_Prompt_
Gather every row below that contains the string "Bone", and copy each of those rows in full.

_Records shown_
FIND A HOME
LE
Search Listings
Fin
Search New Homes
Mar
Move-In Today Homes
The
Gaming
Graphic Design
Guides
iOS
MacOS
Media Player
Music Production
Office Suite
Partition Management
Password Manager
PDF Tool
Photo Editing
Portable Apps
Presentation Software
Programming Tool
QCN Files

* * *

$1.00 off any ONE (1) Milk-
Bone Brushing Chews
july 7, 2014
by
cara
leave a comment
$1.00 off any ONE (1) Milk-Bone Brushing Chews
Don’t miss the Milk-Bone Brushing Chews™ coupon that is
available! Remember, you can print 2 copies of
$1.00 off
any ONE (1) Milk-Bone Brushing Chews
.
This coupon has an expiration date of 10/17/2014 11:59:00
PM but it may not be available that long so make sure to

_Problem solution_
Bone Brushing Chews
$1.00 off any ONE (1) Milk-Bone Brushing Chews
Don’t miss the Milk-Bone Brushing Chews™ coupon that is
any ONE (1) Milk-Bone Brushing Chews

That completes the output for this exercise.